Without context, looking at graduate earnings by university is pointless

The value added by a university matters more than how much its graduates earn, says Bahram Bekhradnia 

December 23, 2016
Stacked pound coins

The UK government has recently published the results of a pilot study of graduate outcomes and initiated a consultation about whether to publish such information more widely. 

There could be two reasons for gathering and then publishing this information.

First is to provide information to potential students. Second is to provide a justification for allowing some institutions to charge more for tuition than others, and therefore to allow higher loans – or different terms on loans that are taken. Great care is needed with both.

To be useful to a student, he or she needs to know not simply that if they were to go to the University of Oxford they would earn more than if they were to go to Oxford Brookes University, for example. What they would need to know is whether going to Oxford Brookes University enhances their earning potential more or less than going to another university that they may be considering, and to which entry is a realistic prospect.

To be useful, contextual (or rather, benchmarked) information is critical: what a student needs to know is how someone exactly like him or her performs at different universities. 

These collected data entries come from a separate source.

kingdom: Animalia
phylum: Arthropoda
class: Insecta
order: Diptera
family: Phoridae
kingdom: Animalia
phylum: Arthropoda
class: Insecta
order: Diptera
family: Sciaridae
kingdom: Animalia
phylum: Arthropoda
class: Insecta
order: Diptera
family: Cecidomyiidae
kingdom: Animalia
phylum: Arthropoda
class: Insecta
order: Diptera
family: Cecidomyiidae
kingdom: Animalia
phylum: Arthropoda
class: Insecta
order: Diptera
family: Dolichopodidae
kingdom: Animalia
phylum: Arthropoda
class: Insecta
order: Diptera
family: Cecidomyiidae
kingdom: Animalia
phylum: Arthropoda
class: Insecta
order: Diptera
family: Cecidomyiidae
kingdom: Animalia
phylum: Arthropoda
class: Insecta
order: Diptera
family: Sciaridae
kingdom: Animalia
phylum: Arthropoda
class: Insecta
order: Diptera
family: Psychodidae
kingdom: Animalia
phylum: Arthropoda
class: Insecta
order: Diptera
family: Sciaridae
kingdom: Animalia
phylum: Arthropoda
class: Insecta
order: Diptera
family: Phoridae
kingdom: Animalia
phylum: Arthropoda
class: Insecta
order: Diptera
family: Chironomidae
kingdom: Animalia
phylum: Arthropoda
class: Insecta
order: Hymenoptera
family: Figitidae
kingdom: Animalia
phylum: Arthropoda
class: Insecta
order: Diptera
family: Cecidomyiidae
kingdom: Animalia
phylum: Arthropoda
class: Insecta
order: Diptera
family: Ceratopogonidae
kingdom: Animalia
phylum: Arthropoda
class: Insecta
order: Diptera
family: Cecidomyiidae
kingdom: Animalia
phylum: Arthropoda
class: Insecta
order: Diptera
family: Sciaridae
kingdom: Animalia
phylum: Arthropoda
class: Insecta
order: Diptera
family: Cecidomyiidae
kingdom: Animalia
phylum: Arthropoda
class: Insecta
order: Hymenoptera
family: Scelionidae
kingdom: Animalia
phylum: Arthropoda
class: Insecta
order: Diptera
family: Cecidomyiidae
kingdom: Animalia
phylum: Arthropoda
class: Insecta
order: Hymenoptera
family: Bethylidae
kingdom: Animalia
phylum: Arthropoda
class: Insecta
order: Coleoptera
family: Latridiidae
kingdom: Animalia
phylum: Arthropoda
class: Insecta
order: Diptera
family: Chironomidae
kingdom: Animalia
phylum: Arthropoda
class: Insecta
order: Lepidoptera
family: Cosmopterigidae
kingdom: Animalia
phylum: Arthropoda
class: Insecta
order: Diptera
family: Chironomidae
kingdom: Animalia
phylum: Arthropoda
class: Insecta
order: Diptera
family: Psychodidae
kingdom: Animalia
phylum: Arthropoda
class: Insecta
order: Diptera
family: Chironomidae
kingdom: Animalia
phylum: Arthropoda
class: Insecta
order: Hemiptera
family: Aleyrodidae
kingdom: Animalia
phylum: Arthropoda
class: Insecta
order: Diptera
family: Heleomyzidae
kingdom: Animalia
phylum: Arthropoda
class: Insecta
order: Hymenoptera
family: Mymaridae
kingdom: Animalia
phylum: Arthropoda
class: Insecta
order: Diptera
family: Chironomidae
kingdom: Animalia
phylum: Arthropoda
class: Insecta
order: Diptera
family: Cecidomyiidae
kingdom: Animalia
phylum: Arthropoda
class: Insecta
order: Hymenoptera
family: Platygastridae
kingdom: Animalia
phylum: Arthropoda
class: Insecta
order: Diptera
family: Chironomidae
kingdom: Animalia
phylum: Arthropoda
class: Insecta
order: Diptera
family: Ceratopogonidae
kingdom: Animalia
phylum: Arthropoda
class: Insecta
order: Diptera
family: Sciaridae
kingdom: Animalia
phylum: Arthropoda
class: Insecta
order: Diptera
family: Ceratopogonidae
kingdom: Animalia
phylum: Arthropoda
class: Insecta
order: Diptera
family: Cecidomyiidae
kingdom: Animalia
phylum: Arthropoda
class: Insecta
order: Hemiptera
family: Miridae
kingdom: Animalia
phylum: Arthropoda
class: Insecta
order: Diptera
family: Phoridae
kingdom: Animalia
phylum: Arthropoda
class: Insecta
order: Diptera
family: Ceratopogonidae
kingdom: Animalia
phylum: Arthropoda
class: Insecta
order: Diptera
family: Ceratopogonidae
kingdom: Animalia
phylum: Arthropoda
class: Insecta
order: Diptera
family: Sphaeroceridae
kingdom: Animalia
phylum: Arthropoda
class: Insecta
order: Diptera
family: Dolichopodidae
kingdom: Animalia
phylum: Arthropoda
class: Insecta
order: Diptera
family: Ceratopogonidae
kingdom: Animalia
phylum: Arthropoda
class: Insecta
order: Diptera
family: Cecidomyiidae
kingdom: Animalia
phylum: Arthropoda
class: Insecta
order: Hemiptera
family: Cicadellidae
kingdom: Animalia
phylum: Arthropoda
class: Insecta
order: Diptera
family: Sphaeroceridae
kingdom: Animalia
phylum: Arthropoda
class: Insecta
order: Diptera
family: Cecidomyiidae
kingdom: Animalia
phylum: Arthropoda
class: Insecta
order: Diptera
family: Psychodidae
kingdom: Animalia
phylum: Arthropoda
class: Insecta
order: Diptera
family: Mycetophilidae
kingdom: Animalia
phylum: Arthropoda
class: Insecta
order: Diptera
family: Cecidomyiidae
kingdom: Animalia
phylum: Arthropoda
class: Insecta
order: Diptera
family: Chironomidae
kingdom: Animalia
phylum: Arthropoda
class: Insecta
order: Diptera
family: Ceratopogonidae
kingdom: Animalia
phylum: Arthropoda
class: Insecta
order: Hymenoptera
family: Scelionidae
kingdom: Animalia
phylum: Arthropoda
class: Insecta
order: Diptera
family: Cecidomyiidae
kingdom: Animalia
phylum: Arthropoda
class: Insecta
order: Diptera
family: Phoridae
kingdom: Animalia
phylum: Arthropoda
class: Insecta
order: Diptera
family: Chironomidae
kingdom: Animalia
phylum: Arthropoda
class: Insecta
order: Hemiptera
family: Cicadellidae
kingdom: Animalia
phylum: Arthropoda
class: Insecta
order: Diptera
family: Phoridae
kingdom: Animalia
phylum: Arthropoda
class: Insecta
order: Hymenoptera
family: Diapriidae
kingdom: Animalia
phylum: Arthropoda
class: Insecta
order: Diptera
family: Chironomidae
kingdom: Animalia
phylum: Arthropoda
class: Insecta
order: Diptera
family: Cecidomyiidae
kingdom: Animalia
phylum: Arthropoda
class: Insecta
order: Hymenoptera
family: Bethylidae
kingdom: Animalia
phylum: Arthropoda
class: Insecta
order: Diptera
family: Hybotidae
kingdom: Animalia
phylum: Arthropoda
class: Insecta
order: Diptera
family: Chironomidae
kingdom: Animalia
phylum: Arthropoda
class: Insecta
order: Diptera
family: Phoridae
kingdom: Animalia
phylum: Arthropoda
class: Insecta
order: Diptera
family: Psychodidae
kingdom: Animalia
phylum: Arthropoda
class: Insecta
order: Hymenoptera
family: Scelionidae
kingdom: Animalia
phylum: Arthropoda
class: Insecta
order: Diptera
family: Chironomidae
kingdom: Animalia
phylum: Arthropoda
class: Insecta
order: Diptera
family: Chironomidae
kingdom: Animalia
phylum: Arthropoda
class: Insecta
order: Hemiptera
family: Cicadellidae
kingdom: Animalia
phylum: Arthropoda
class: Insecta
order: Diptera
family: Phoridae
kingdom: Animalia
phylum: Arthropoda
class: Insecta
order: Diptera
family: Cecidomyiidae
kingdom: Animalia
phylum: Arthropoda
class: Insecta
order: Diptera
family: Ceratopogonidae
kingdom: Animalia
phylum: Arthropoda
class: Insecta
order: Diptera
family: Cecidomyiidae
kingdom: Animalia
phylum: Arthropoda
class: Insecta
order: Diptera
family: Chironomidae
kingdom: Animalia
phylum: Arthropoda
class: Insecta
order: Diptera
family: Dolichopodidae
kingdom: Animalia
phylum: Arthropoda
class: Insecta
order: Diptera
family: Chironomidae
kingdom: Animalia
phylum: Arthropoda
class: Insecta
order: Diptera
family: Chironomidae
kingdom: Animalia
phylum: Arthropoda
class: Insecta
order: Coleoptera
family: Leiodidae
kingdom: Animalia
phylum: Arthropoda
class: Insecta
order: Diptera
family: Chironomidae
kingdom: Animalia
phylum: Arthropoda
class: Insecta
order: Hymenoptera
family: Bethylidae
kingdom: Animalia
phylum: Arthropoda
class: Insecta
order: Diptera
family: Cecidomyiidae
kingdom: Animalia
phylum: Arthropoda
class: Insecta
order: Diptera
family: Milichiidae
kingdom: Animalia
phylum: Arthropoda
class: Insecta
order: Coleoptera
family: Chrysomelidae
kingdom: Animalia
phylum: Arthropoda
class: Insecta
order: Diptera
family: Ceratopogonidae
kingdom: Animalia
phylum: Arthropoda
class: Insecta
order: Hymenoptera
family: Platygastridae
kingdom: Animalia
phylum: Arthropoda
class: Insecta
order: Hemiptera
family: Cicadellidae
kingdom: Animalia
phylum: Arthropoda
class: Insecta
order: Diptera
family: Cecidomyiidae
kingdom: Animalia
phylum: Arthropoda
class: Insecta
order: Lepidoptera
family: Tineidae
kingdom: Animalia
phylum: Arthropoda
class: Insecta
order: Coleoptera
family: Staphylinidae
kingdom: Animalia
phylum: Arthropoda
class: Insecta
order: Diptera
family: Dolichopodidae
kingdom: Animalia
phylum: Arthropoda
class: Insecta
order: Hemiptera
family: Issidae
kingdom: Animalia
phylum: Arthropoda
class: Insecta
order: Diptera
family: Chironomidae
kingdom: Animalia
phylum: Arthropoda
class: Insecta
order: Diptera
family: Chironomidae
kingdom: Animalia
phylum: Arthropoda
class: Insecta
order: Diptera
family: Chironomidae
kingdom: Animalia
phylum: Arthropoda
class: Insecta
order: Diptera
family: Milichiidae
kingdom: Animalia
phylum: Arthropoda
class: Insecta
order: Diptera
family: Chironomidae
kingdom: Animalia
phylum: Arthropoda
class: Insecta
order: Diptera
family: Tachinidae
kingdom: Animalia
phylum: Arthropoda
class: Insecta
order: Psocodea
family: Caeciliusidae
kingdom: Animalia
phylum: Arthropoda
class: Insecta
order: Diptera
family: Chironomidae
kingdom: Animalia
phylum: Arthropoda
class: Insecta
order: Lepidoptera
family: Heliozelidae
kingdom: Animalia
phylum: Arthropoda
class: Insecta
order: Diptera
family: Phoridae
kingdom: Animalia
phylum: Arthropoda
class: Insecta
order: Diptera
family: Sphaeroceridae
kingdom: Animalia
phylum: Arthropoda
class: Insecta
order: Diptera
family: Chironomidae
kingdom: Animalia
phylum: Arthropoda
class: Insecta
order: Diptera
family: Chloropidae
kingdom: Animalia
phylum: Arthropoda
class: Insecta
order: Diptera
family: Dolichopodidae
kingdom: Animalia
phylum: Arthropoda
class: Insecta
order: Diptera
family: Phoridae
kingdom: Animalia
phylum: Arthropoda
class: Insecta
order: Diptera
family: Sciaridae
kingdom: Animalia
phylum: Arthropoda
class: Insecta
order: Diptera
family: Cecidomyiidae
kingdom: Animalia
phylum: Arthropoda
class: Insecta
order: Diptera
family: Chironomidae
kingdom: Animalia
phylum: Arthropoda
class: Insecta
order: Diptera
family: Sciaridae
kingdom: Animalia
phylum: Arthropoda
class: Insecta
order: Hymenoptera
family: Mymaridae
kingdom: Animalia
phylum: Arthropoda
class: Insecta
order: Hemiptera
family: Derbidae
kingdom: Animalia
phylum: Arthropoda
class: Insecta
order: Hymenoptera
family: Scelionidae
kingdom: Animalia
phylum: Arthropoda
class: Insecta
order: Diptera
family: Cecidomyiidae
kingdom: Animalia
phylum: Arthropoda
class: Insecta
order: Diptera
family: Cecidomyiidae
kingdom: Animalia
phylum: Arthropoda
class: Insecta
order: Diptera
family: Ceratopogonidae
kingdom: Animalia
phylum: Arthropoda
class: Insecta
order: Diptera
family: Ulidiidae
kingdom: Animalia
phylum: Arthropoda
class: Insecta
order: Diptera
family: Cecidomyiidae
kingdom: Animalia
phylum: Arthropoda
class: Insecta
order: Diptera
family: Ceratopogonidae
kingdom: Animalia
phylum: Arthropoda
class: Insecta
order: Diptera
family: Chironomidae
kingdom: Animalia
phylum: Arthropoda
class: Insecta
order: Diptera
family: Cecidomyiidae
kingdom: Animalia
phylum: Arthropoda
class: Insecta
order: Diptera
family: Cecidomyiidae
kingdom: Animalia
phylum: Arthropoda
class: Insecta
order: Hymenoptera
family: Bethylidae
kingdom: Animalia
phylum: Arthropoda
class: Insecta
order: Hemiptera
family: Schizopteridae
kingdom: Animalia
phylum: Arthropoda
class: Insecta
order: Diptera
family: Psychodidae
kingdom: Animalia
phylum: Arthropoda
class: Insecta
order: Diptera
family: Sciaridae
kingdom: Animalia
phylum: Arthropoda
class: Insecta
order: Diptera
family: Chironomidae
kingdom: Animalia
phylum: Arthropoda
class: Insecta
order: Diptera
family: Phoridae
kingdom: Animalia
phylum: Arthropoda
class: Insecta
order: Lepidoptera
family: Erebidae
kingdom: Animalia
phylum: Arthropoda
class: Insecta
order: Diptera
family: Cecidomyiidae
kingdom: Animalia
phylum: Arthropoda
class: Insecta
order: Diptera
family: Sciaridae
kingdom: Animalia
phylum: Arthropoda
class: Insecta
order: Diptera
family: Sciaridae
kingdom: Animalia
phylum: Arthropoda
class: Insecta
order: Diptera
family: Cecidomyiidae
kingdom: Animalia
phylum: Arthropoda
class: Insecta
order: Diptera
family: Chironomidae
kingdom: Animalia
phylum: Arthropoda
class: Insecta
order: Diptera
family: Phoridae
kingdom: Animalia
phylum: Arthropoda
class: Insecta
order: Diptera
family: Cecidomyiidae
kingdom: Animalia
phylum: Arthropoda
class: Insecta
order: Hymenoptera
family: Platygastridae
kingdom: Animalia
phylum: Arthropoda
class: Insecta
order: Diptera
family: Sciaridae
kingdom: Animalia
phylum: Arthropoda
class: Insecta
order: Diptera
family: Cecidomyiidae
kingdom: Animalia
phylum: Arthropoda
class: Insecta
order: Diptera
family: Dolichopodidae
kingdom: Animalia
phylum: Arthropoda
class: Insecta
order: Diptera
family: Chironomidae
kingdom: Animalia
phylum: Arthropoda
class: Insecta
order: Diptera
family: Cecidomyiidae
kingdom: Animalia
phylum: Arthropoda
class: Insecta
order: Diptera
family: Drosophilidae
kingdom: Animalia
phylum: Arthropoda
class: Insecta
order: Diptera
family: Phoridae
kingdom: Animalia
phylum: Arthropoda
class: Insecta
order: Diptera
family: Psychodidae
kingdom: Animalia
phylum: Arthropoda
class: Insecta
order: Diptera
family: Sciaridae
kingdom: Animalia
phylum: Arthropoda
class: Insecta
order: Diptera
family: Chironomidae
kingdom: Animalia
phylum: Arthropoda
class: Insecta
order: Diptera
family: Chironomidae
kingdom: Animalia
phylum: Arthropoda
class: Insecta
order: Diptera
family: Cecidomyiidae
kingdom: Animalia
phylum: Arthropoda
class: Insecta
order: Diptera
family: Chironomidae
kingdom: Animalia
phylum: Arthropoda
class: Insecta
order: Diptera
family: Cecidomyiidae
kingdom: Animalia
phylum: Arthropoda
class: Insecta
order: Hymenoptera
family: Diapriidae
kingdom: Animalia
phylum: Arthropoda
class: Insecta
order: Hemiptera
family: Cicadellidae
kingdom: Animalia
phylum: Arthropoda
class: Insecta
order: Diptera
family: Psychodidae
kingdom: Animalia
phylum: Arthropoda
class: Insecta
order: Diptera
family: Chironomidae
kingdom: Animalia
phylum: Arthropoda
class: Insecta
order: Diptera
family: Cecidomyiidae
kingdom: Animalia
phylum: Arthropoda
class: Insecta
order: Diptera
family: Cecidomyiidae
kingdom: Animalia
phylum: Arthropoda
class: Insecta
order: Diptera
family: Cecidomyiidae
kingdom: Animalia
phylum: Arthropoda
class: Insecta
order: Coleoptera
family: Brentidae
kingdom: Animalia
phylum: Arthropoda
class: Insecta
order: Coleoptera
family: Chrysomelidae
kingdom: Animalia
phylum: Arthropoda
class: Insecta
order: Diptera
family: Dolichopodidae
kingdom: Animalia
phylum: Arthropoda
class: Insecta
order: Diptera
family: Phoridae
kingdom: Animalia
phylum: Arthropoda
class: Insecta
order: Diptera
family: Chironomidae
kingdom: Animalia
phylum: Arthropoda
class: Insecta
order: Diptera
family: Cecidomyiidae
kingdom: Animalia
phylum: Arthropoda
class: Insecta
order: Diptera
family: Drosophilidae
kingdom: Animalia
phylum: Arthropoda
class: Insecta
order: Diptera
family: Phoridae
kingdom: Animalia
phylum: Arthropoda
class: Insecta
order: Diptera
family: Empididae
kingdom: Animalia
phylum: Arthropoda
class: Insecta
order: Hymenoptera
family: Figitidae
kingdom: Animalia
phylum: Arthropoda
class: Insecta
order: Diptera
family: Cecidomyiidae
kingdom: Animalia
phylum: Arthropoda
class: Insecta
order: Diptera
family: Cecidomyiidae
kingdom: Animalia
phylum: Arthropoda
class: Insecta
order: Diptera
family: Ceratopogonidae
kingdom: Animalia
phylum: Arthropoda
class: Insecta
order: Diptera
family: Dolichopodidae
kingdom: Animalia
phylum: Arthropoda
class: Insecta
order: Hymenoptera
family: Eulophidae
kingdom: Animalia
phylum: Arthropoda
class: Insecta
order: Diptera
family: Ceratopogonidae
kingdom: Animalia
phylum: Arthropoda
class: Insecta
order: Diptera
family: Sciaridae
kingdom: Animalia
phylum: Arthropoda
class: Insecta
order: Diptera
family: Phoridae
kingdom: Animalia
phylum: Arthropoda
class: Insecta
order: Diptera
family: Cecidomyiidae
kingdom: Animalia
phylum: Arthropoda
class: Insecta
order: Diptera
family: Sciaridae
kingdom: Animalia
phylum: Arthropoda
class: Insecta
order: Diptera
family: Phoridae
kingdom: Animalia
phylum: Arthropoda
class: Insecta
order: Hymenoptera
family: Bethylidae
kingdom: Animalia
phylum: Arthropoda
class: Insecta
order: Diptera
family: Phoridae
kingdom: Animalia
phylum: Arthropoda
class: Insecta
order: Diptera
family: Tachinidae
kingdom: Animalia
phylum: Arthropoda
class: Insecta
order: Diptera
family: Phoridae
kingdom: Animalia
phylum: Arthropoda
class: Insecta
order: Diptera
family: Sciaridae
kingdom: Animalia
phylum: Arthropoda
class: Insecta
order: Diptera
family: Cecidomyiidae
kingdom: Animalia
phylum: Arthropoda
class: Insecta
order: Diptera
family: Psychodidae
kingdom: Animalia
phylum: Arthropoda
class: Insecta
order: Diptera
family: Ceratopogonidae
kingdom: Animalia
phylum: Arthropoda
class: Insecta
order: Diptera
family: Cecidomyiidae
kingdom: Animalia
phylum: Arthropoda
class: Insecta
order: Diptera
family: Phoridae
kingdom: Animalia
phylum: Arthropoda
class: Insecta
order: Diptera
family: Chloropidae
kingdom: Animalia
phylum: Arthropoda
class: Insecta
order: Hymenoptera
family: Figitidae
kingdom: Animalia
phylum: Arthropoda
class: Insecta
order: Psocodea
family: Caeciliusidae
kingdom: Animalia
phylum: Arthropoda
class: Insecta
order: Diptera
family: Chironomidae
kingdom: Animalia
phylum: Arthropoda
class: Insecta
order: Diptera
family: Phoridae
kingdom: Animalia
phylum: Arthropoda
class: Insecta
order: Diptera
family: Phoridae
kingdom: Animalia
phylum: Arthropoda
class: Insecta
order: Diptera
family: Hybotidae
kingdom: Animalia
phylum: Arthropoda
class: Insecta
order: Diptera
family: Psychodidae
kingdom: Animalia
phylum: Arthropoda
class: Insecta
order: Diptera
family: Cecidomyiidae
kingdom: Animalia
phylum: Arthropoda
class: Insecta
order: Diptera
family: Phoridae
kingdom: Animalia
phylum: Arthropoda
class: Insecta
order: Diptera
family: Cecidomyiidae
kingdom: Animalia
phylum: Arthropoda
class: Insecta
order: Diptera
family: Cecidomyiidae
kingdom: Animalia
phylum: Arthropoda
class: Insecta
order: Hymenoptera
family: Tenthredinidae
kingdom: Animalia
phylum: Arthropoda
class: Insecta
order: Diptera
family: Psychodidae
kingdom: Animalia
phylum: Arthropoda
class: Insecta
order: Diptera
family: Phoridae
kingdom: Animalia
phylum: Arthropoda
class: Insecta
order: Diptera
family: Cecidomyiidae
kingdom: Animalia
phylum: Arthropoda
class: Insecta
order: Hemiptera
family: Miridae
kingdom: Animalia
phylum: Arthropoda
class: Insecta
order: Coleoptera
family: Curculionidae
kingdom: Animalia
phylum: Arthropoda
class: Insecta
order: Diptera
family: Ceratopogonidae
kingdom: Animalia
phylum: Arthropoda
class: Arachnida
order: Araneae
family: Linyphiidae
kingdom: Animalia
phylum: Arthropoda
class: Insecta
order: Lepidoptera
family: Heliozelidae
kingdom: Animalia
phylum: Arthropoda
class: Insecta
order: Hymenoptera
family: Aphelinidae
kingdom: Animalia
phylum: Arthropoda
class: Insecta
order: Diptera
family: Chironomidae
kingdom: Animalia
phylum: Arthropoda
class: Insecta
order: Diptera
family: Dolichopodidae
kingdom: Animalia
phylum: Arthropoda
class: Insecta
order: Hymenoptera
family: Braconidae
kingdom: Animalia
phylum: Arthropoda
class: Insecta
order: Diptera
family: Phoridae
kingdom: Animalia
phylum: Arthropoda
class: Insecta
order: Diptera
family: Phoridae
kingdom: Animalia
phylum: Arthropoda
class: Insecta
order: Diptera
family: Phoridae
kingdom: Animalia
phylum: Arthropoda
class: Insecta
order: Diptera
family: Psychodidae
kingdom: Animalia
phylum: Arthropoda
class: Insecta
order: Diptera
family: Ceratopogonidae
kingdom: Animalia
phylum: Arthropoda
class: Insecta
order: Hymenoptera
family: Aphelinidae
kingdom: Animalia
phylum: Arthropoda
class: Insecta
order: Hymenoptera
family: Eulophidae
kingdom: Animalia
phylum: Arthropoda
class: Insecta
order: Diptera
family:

Similar considerations apply no less – perhaps even more – to the other possible reason for gathering and publishing salary data: to justify allowing universities to charge more, and/or to justify the government making higher loans available to students. 

Students who are less well prepared, and therefore likely to attend the least prestigious universities, require more by way of support and intervention to succeed. This is well-established from research. It is also established that students with the greatest education capital on entry to university are those most likely to obtain the best-paid jobs on leaving.

There is, therefore, an inverse relationship between the earnings of graduates and the expenditure that is required for their education. Unless the aim of the government is to minimise its expenditure rather than to maximise the value it receives for that expenditure, there is no logic in providing additional resources – whether by allowing higher fees or by providing higher loans to students – to those universities whose graduates earn the most simply on the basis of those earnings; or conversely, to reduce the resources of those that perform badly.

One expense, of course, that such universities will tend to have is research. By and large, because of the stratified nature of universities in this country, students from the wealthiest backgrounds tend to be those with the greatest education capital on entry and tend to congregate in the most prestigious universities – which are those that conduct the most research.

It is true that these universities require more income than others – research can be expensive. However, whether that income should be provided through higher student fees, supported by more generous public loans, is debatable.

These universities already receive greater income through the quality-related (QR) element of funding from the Higher Education Funding Council for England and from the Research Councils. Money provided by students, and by the government notionally for education, should not be a differentiator between these and other universities.

If the government wishes to use the earnings of graduates of different universities as an indicator, it should do that by identifying and measuring added value. Without taking inputs and context into account, the knowledge that University of Oxford graduates tend to earn more than graduates from another university is meaningless. 

Such students benefit from greater educational and social capital compared with most other institutions, and this needs to be taken into account when judging which institutions offer best value for money. 

Even having established which universities offer the best value for money or return on investment, using that information to justify greater public investment or higher fees is quite another thing. There is no logical connection between the two. 

But if the government is determined to take graduate earnings and employment into account, it needs at the very least to take value added into account as well in order to optimise its investment – rather than looking crudely at the past earnings of graduates. 

Bahram Bekhradnia is president and former director of the Higher Education Policy Institute.